The Guardiana day ago
Barnaby Joyce has vowed to wind back the 'lunatic crusade' of net zero by 2050 in a private member's bill once parliament resumes later this month.
The former deputy prime minister and Nationals backbencher's clarion call on Friday afternoon laid bare the Coalition's decades-long brawl over climate change and energy policy.
The New England MP, who has long been sceptical of the impacts of climate change, described the policy to reduce carbon emissions by 2050 to net zero as 'treacherous' to Australia's security in a post on Facebook on Friday afternoon.
Joyce also claimed Australia's commitment to reducing carbon emissions to net zero by 2050 was akin to self-immolation without the 'authentic' participation of other countries.

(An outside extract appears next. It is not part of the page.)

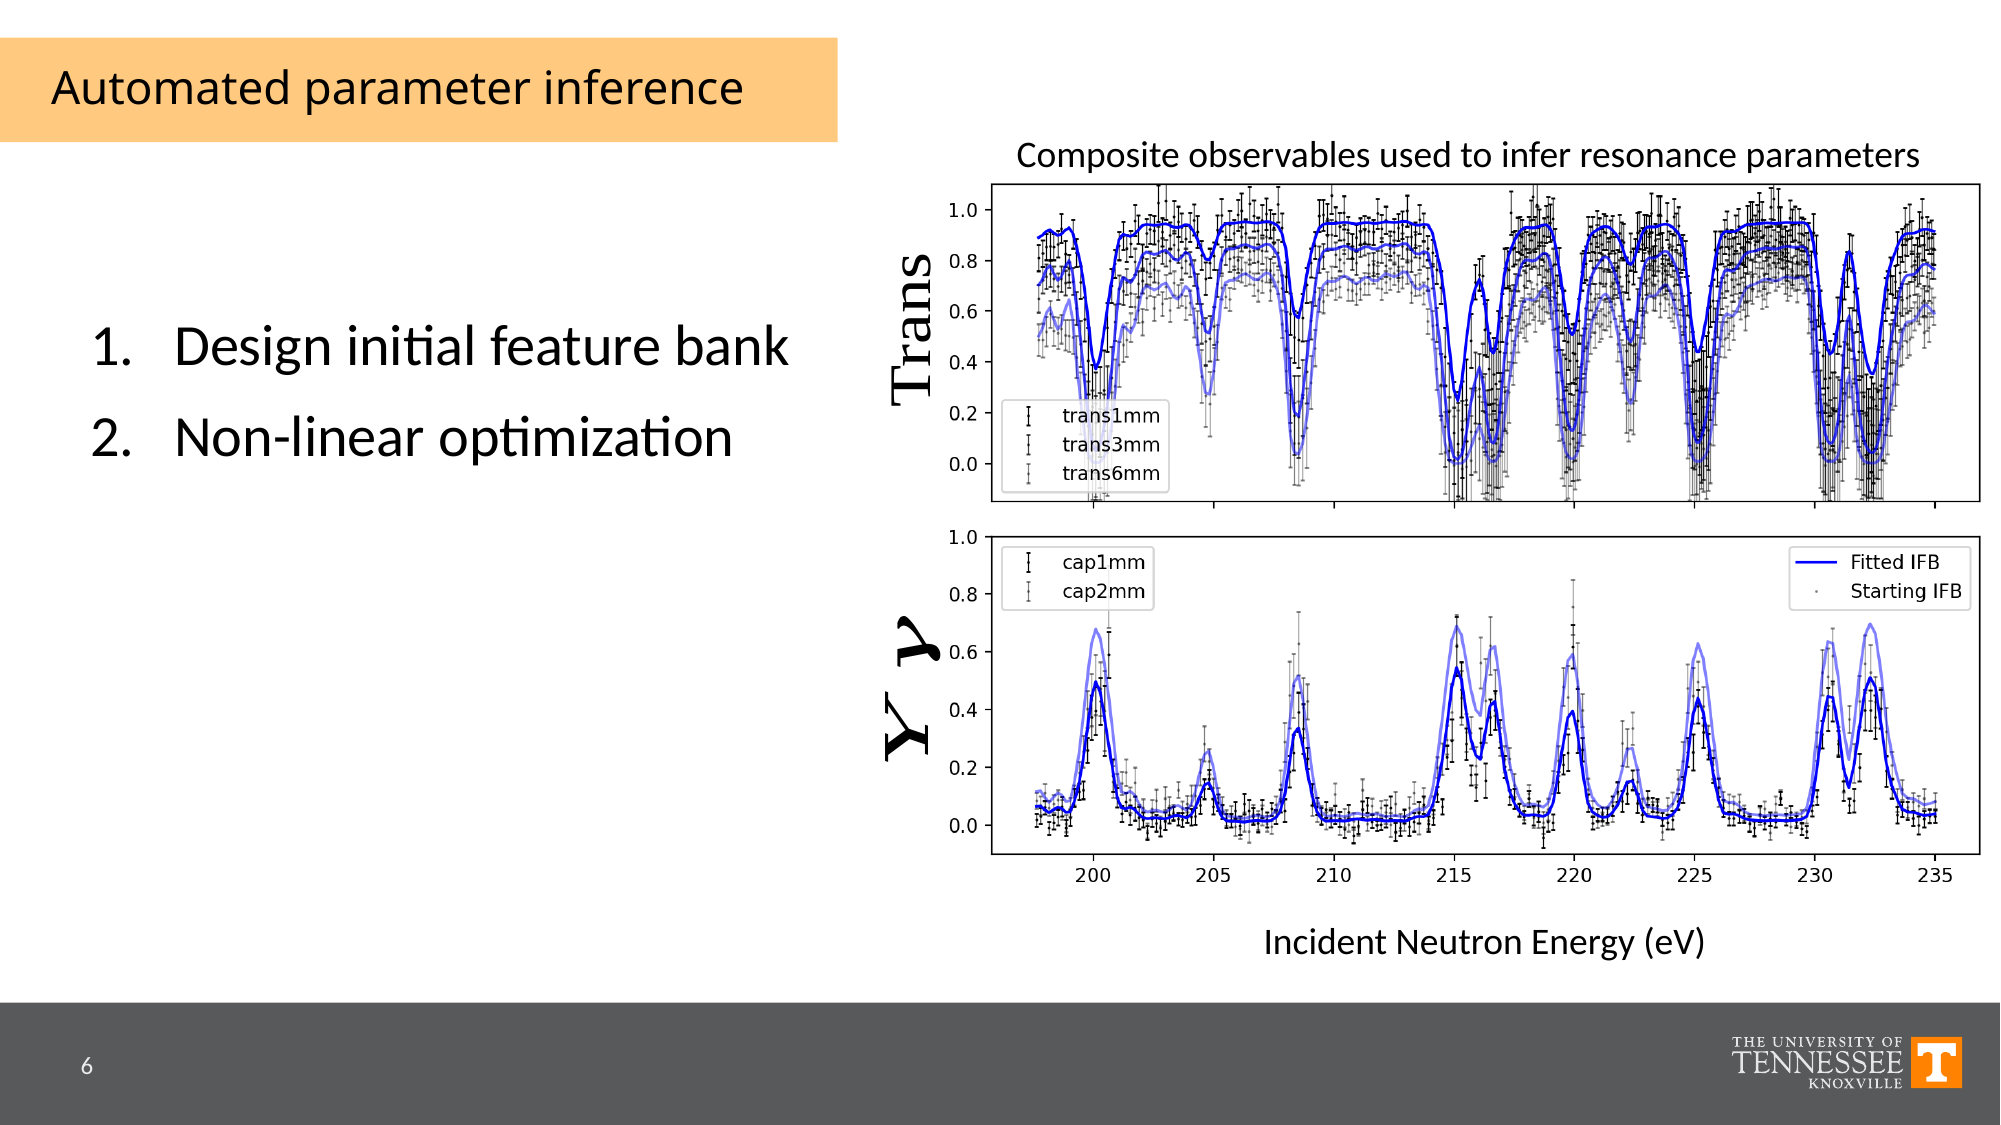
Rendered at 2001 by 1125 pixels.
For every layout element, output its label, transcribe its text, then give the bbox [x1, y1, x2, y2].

'There is no more time to assess, to ponder, to nuance or to amend. Net zero must be repealed and as such, I will, at my first opportunity bring forward a bill to do that,' he said.
'The idea that, at this stage, we have put the focus of our nation on a lunatic crusade of Net Zero is treacherous to the very security of Australia.'
There's no guarantee Joyce's private members' bill will be considered for debate if it's introduced in the upcoming sitting fortnight.
The opposition is undertaking an internal review of its election policies with climate change and energy expected to take centre-stage in an ideological tussle.
Joyce, along with his Queensland colleague Matt Canavan, have long campaigned for the climate targets to be ditched, while some Liberals, such as the shadow home affairs minister, Andrew Hastie, have expressed fresh scepticism about the goal.
Joyce has previously labelled the estimated cost of net zero 'utterly untenable' and urged the Coalition to walk away from the Paris agreement and its associated climate targets.
The shadow energy minister, Dan Tehan, told Guardian Australia in June the financial cost to reach net zero by 2050 may shape the Coalition's decision on whether or not it keeps the target.
'The cost will be one of the most significant factors that will drive our decision,' Tehan said, accusing the government of obscuring the cost of signature climate policies, including the capacity investment scheme.
Within the Nationals, Canavan is also conducting a review of the party's policy on net zero, which is expected to take months.
The Coalition has walked back its plan to introduce government-owned nuclear power plants into Australia's energy mix as part of its approach to reducing emissions over the next three decades following the federal election.
The Coalition adopted its net zero by 2050 policy in 2021 following tense, protracted discussions between Joyce, then the deputy prime minister, and Scott Morrison ahead of the United Nations climate summit in Glasgow.
Morrison told ABC News in June he still believed the opposition should retain its net zero targets.
'I wanted to ensure that Australia could continue to attract investment capital, particularly out of so many other countries for which this was potentially becoming quite a stumbling block,' he said.
'I didn't want us to become an island when it came to investment of capital, which was becoming a pretty serious problem, so I thought we took the right approach.'
The former NSW energy minister Matt Kean, who is now the Climate Change Authority chair, said the Liberal party needed to 'get back to making rational decisions when it comes to energy policy based on engineering, economics and science'.
'That is the path forward for the Liberal party. Anything else is a road to ruin,' he said.